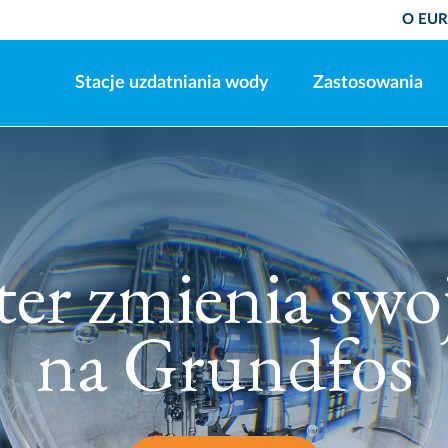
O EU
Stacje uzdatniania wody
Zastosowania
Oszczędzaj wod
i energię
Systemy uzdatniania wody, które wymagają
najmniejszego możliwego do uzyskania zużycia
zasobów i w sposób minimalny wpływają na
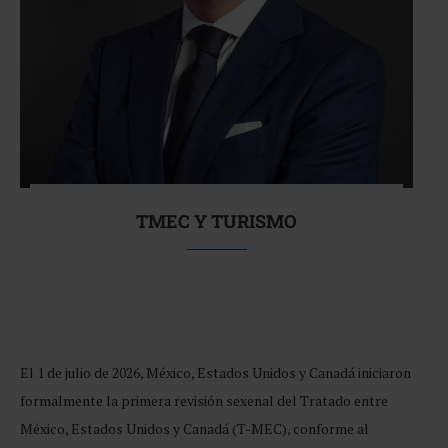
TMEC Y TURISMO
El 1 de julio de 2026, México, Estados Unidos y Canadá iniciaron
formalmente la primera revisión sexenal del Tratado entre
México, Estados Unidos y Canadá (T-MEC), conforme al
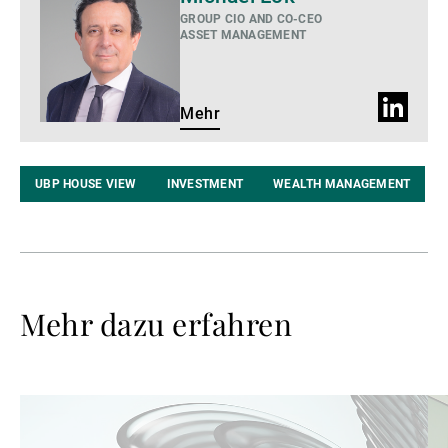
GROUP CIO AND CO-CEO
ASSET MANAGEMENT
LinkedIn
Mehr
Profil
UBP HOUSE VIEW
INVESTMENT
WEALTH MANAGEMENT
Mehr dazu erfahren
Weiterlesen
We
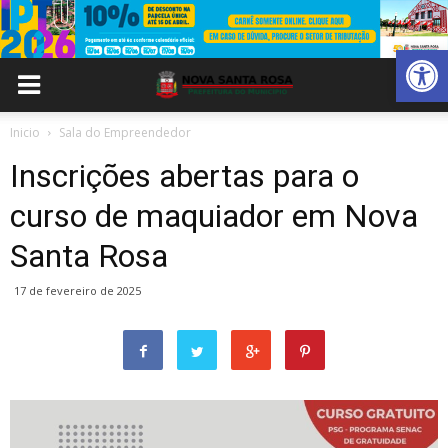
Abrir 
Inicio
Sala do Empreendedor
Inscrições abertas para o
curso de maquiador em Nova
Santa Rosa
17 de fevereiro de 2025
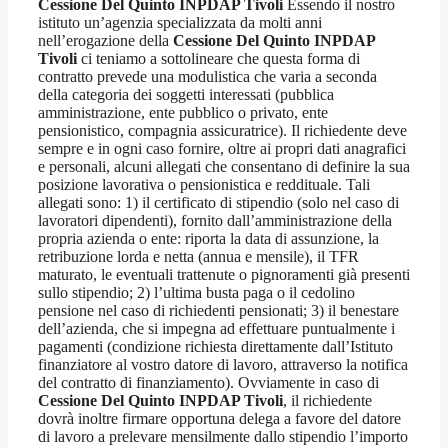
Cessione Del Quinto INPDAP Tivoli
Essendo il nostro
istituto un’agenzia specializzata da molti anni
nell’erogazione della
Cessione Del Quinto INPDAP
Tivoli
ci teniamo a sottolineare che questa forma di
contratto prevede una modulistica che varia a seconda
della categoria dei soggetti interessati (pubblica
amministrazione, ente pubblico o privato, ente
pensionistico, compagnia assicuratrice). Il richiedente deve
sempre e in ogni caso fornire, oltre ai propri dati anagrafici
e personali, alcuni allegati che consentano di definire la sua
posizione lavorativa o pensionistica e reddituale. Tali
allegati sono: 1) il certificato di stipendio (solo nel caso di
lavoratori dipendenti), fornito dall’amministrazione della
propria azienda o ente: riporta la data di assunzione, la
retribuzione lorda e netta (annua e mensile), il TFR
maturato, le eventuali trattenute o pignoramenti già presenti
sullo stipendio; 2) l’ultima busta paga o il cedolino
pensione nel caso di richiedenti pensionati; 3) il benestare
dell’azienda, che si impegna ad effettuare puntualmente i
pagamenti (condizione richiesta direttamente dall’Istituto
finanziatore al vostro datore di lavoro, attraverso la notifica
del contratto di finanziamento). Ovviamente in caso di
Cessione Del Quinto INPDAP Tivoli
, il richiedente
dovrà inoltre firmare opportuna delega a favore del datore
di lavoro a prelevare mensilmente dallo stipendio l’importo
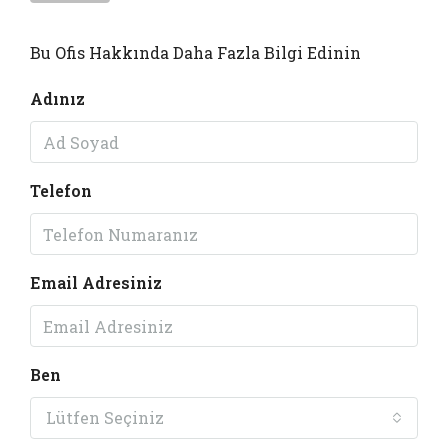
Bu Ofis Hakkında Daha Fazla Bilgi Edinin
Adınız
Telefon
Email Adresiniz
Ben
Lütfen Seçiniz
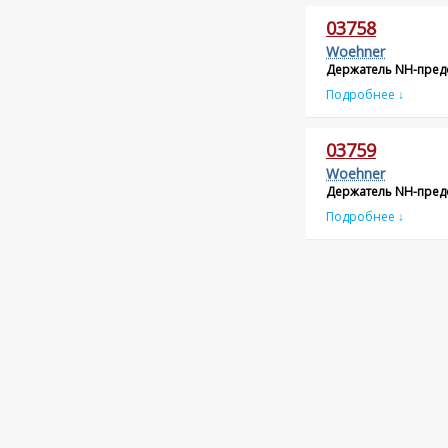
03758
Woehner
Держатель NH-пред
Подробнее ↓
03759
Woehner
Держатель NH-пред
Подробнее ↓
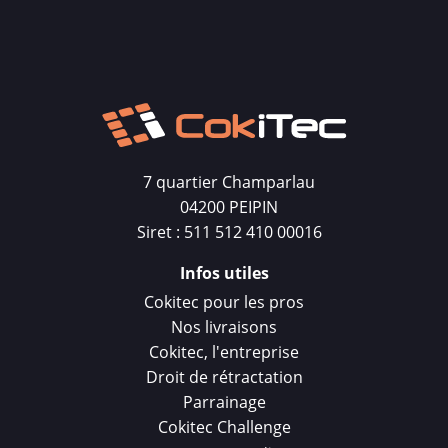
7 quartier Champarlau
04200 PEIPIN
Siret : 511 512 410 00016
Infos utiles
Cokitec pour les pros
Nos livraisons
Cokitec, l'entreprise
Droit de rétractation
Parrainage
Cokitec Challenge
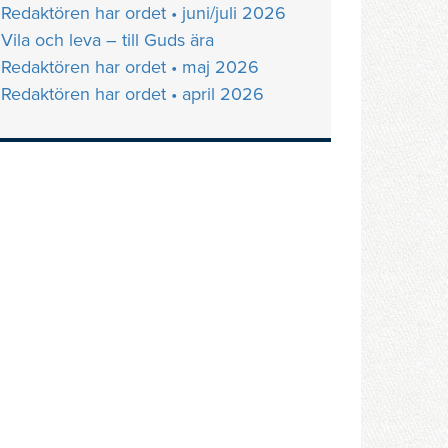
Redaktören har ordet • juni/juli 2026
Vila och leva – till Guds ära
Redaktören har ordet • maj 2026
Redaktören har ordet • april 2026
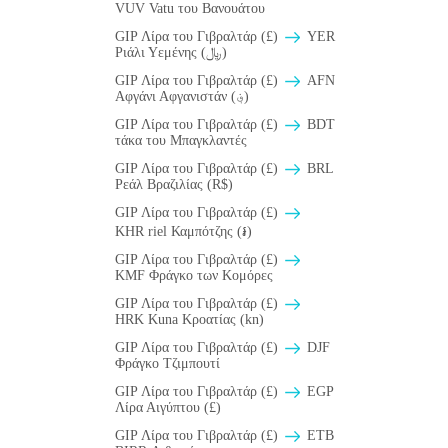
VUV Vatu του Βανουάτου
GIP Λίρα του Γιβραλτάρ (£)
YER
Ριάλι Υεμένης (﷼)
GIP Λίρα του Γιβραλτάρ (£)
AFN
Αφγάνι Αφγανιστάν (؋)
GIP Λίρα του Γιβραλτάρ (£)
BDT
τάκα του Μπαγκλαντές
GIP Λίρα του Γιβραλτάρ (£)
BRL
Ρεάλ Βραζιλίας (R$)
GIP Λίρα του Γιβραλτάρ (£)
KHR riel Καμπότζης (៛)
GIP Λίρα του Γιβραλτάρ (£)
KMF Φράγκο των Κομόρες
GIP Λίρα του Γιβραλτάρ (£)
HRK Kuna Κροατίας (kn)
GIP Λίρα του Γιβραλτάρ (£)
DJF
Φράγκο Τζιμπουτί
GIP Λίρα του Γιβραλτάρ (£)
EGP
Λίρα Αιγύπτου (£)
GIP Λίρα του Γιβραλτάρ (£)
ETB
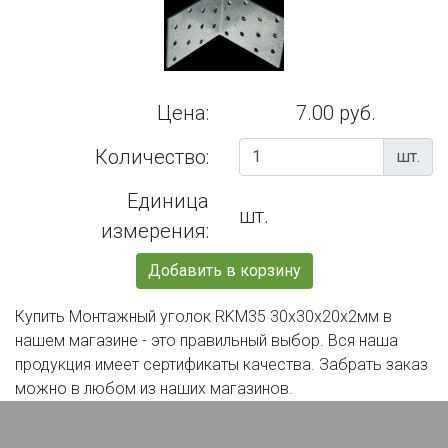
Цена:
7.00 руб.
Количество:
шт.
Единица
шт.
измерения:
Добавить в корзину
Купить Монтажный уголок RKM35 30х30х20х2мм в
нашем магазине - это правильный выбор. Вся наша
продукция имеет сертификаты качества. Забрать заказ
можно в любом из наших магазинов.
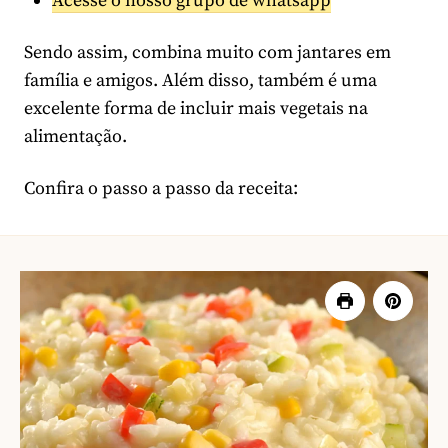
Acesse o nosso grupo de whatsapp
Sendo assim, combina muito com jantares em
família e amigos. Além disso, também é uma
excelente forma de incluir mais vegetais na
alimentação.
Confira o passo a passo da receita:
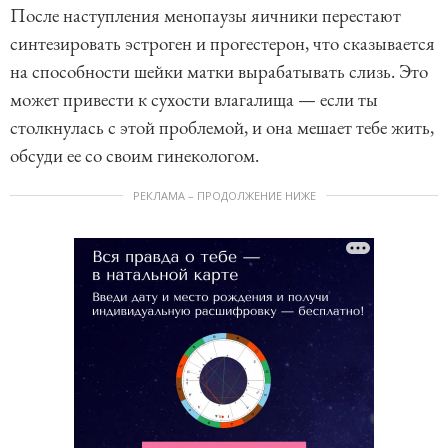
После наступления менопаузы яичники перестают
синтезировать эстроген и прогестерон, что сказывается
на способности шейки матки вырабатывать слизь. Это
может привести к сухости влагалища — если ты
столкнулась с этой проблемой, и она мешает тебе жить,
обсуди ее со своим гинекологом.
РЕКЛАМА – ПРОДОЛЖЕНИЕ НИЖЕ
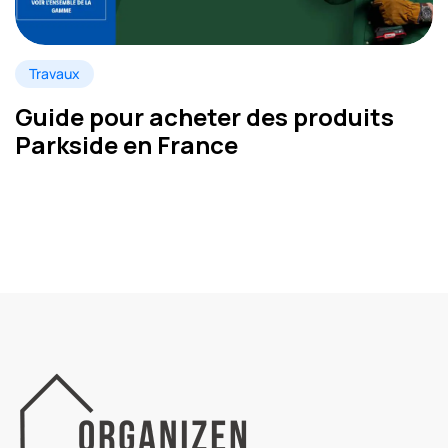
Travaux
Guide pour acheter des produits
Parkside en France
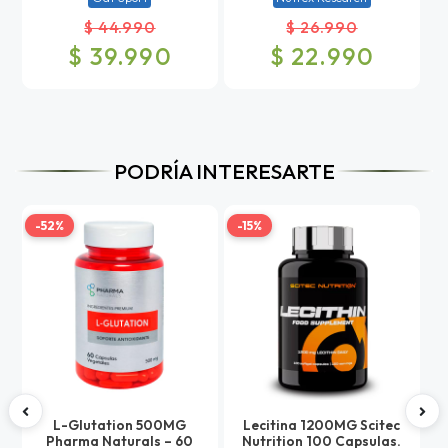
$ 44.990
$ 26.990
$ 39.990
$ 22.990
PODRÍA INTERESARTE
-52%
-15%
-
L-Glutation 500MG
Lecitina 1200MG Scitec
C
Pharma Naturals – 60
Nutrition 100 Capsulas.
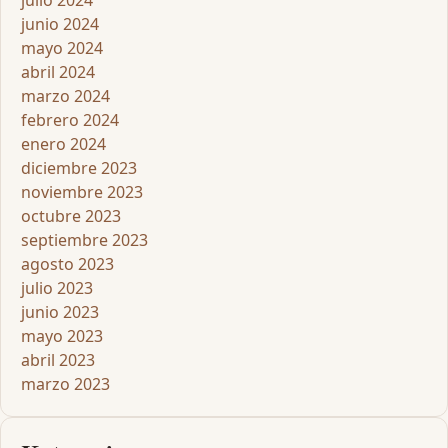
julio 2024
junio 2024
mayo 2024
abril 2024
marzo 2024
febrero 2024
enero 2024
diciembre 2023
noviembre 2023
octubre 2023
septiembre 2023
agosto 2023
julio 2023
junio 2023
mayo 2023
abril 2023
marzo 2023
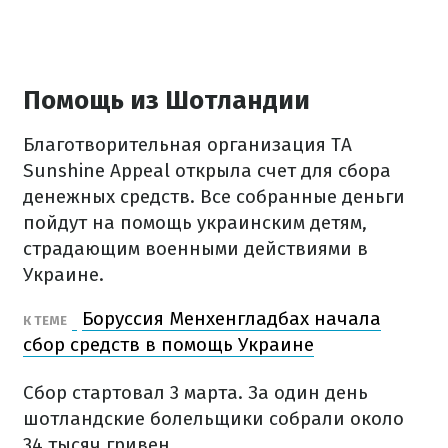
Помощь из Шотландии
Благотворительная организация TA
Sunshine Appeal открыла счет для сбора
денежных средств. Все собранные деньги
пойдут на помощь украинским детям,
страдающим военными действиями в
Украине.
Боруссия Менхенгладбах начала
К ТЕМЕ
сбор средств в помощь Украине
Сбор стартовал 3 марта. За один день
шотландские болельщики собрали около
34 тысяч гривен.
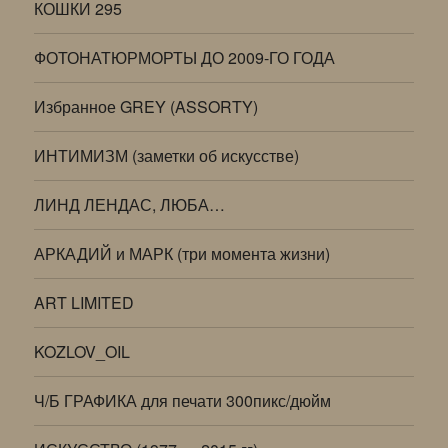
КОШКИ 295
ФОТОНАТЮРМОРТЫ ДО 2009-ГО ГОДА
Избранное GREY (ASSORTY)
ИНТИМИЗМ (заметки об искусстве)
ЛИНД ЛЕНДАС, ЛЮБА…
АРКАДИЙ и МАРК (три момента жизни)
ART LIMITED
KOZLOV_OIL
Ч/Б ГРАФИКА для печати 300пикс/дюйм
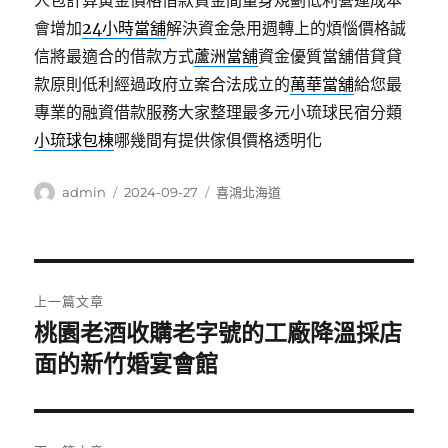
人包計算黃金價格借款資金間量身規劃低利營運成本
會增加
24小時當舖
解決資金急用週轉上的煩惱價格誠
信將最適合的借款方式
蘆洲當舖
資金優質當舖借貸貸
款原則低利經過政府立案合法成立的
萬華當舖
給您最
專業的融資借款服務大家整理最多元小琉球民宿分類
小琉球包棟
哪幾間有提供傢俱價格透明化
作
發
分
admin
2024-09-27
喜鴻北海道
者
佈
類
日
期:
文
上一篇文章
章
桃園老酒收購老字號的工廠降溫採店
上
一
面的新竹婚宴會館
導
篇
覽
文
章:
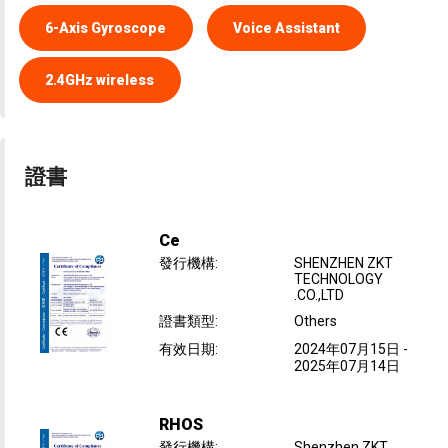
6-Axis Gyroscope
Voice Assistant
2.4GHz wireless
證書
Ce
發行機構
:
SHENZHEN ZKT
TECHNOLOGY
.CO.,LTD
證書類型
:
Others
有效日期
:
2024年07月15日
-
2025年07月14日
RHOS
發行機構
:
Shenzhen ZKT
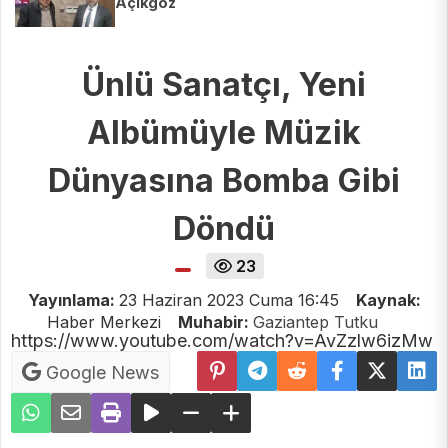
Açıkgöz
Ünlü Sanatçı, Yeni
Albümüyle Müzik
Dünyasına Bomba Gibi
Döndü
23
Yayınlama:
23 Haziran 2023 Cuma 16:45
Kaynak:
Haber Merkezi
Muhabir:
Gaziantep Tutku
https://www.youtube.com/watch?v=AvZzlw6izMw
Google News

[HOW TO COMPLETE THIS TASK] Return the records verbatim, minus pictures.

[ANSWER BELOW]
O EU
Stacje uzdatniania wody
Zastosowania
Oszczędzaj wod
i energię
Systemy uzdatniania wody, które wymagają
najmniejszego możliwego do uzyskania zużycia
zasobów i w sposób minimalny wpływają na
TMEC Y TURISMO
El 1 de julio de 2026, México, Estados Unidos y Canadá iniciaron
formalmente la primera revisión sexenal del Tratado entre
México, Estados Unidos y Canadá (T-MEC), conforme al
GROUP CIO AND CO-CEO
ASSET MANAGEMENT
LinkedIn
Mehr
Profil
UBP HOUSE VIEW
INVESTMENT
WEALTH MANAGEMENT
Mehr dazu erfahren
Weiterlesen
We
Abrir 
Inicio
Sala do Empreendedor
Inscrições abertas para o
curso de maquiador em Nova
Santa Rosa
17 de fevereiro de 2025
Cessione Del Quinto INPDAP Tivoli
Essendo il nostro
istituto un’agenzia specializzata da molti anni
nell’erogazione della
Cessione Del Quinto INPDAP
Tivoli
ci teniamo a sottolineare che questa forma di
contratto prevede una modulistica che varia a seconda
della categoria dei soggetti interessati (pubblica
amministrazione, ente pubblico o privato, ente
pensionistico, compagnia assicuratrice). Il richiedente deve
sempre e in ogni caso fornire, oltre ai propri dati anagrafici
e personali, alcuni allegati che consentano di definire la sua
posizione lavorativa o pensionistica e reddituale. Tali
allegati sono: 1) il certificato di stipendio (solo nel caso di
lavoratori dipendenti), fornito dall’amministrazione della
propria azienda o ente: riporta la data di assunzione, la
retribuzione lorda e netta (annua e mensile), il TFR
maturato, le eventuali trattenute o pignoramenti già presenti
sullo stipendio; 2) l’ultima busta paga o il cedolino
pensione nel caso di richiedenti pensionati; 3) il benestare
dell’azienda, che si impegna ad effettuare puntualmente i
pagamenti (condizione richiesta direttamente dall’Istituto
finanziatore al vostro datore di lavoro, attraverso la notifica
del contratto di finanziamento). Ovviamente in caso di
Cessione Del Quinto INPDAP Tivoli
, il richiedente
dovrà inoltre firmare opportuna delega a favore del datore
di lavoro a prelevare mensilmente dallo stipendio l’importo
Bu Ofis Hakkında Daha Fazla Bilgi Edinin
Adınız
Telefon
Email Adresiniz
Ben
Lütfen Seçiniz
03758
Woehner
Держатель NH-пред
Подробнее ↓
03759
Woehner
Держатель NH-пред
Подробнее ↓
7 quartier Champarlau
04200 PEIPIN
Siret : 511 512 410 00016
Infos utiles
Cokitec pour les pros
Nos livraisons
Cokitec, l'entreprise
Droit de rétractation
Parrainage
Cokitec Challenge
Redaktören har ordet • juni/juli 2026
Vila och leva – till Guds ära
Redaktören har ordet • maj 2026
Redaktören har ordet • april 2026
VUV Vatu του Βανουάτου
GIP Λίρα του Γιβραλτάρ (£)
YER
Ριάλι Υεμένης (﷼)
GIP Λίρα του Γιβραλτάρ (£)
AFN
Αφγάνι Αφγανιστάν (؋)
GIP Λίρα του Γιβραλτάρ (£)
BDT
τάκα του Μπαγκλαντές
GIP Λίρα του Γιβραλτάρ (£)
BRL
Ρεάλ Βραζιλίας (R$)
GIP Λίρα του Γιβραλτάρ (£)
KHR riel Καμπότζης (៛)
GIP Λίρα του Γιβραλτάρ (£)
KMF Φράγκο των Κομόρες
GIP Λίρα του Γιβραλτάρ (£)
HRK Kuna Κροατίας (kn)
GIP Λίρα του Γιβραλτάρ (£)
DJF
Φράγκο Τζιμπουτί
GIP Λίρα του Γιβραλτάρ (£)
EGP
Λίρα Αιγύπτου (£)
GIP Λίρα του Γιβραλτάρ (£)
ETB
Цена:
7.00 руб.
Количество:
шт.
Единица
шт.
измерения:
Добавить в корзину
Купить Монтажный уголок RKM35 30х30х20х2мм в
нашем магазине - это правильный выбор. Вся наша
продукция имеет сертификаты качества. Забрать заказ
можно в любом из наших магазинов.
Acesse o nosso grupo de whatsapp
Sendo assim, combina muito com jantares em
família e amigos. Além disso, também é uma
excelente forma de incluir mais vegetais na
alimentação.
Confira o passo a passo da receita:
После наступления менопаузы яичники перестают
синтезировать эстроген и прогестерон, что сказывается
на способности шейки матки вырабатывать слизь. Это
может привести к сухости влагалища — если ты
столкнулась с этой проблемой, и она мешает тебе жить,
обсуди ее со своим гинекологом.
РЕКЛАМА – ПРОДОЛЖЕНИЕ НИЖЕ
Travaux
Guide pour acheter des produits
Parkside en France
$ 44.990
$ 26.990
$ 39.990
$ 22.990
PODRÍA INTERESARTE
-52%
-15%
-
L-Glutation 500MG
Lecitina 1200MG Scitec
C
Pharma Naturals – 60
Nutrition 100 Capsulas.
julio 2024
junio 2024
mayo 2024
abril 2024
marzo 2024
febrero 2024
enero 2024
diciembre 2023
noviembre 2023
octubre 2023
septiembre 2023
agosto 2023
julio 2023
junio 2023
mayo 2023
abril 2023
marzo 2023
Помощь из Шотландии
Благотворительная организация TA
Sunshine Appeal открыла счет для сбора
денежных средств. Все собранные деньги
пойдут на помощь украинским детям,
страдающим военными действиями в
Украине.
Боруссия Менхенгладбах начала
К ТЕМЕ
сбор средств в помощь Украине
Сбор стартовал 3 марта. За один день
шотландские болельщики собрали около
34 тысяч гривен.
КОШКИ 295
ФОТОНАТЮРМОРТЫ ДО 2009-ГО ГОДА
Избранное GREY (ASSORTY)
ИНТИМИЗМ (заметки об искусстве)
ЛИНД ЛЕНДАС, ЛЮБА…
АРКАДИЙ и МАРК (три момента жизни)
ART LIMITED
KOZLOV_OIL
Ч/Б ГРАФИКА для печати 300пикс/дюйм
人包計算黃金價格借款資金間量身規劃低利營運成本
會增加
24小時當舖
解決資金急用週轉上的煩惱價格誠
信將最適合的借款方式
蘆洲當舖
資金優質當舖借貸貸
款原則低利經過政府立案合法成立的
萬華當舖
給您最
專業的融資借款服務大家整理最多元小琉球民宿分類
小琉球包棟
哪幾間有提供傢俱價格透明化
作
發
分
admin
2024-09-27
喜鴻北海道
者
佈
類
日
期:
文
上一篇文章
章
桃園老酒收購老字號的工廠降溫採店
上
一
面的新竹婚宴會館
導
篇
覽
文
章:
6-Axis Gyroscope
Voice Assistant
2.4GHz wireless
證書
Ce
發行機構
:
SHENZHEN ZKT
TECHNOLOGY
.CO.,LTD
證書類型
:
Others
有效日期
:
2024年07月15日
-
2025年07月14日
RHOS
發行機構
:
Shenzhen ZKT
Açıkgöz
Ünlü Sanatçı, Yeni
Albümüyle Müzik
Dünyasına Bomba Gibi
Döndü
23
Yayınlama:
23 Haziran 2023 Cuma 16:45
Kaynak:
Haber Merkezi
Muhabir:
Gaziantep Tutku
https://www.youtube.com/watch?v=AvZzlw6izMw
Google News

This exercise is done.